Mr. Tunney is a senior analyst with the Association of Universities and
Colleges of Canada, which conducted the survey. Mr. Tunney's report on
some of the findings of the survey, which was conducted in 2006, were
released this fall (The Chronicle, September 14), and the final part of
that report will be available early next year. The 2006 survey updates
data from an earlier survey on internationalization, taken in 2000.

"While we see an increase since the previous survey in 2000 in the number
of Canadian students studying abroad, up from 1 percent to 2.2 percent,"
he said, "we heard Germany say at this conference that it wants to have 50
percent of its students study abroad. So clearly there's a long way for us
to go."

Mr.
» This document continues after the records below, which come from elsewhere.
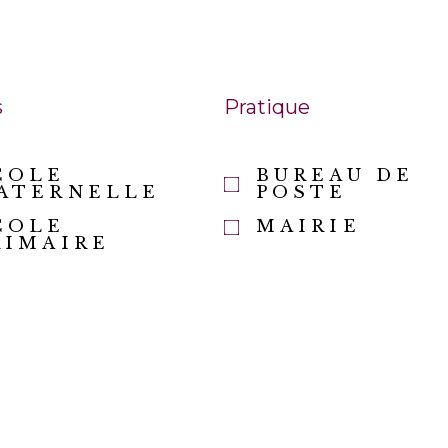
s
Pratique
COLE
BUREAU DE
ATERNELLE
POSTE
COLE
MAIRIE
RIMAIRE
Tunney said he was also concerned over a decline in the number of
institutions that include a foreign-language component in their degree
requirements, which fell from 16 percent in the earlier survey to 9
percent in 2006.

A comparison of the two surveys shows a rapid growth in foreign students
on campuses, both full time and part time, Mr. Tunney said, but
administrators want more. "A number of universities said they had target
numbers in their strategic planning, and two-thirds said they had not yet
met the target," he said.

Sixty percent of the universities now use faculty workshops to
internationalize their curricula, the latest survey found. Another panel
member, Sabine Lehr of the University of Victoria, in British Columbia,
described how such workshops at that institution help faculty members make
"world-mindedness" part of their teaching.

"The term 'internationalization' might put some off," said Ms. Lehr, who
is assistant director of the university's international office, "so we
tell them to come up with their own terminology but make the world the
point of reference for everything they do in the classroom."

The session also heard from Nipissing University, a small institution in
Ontario that didn't have an international office until 2003 and had
virtually no international activity six years ago. It went from three
foreign students to 50 this year and intends to keep on growing, said
Karen Strang, Nipissing's international director.

She described how "thinking outside the box" helps Nipissing foster
internationalization efforts on a budget. One strategy involves arranging
student exchanges with partner institutions overseas.

"It can be very expensive to go abroad," Ms. Strang said. "So we let a
student from a less wealthy country pay the residence fee at his or her
home university, and our student pays the residence fee at Nipissing, and
the two students switch countries and rooms."

Meanwhile, a few blocks from the conference, the president of the
Association of Universities and Colleges of Canada, Claire Morris, was
appearing before the Finance Committee of the Canadian Parliament's House
of Commons. Ms. Morris urged the politicians to provide more support for
graduate education, saying the money was needed to attract top foreign
students to Canada and keep the nation's own talented students in Canada.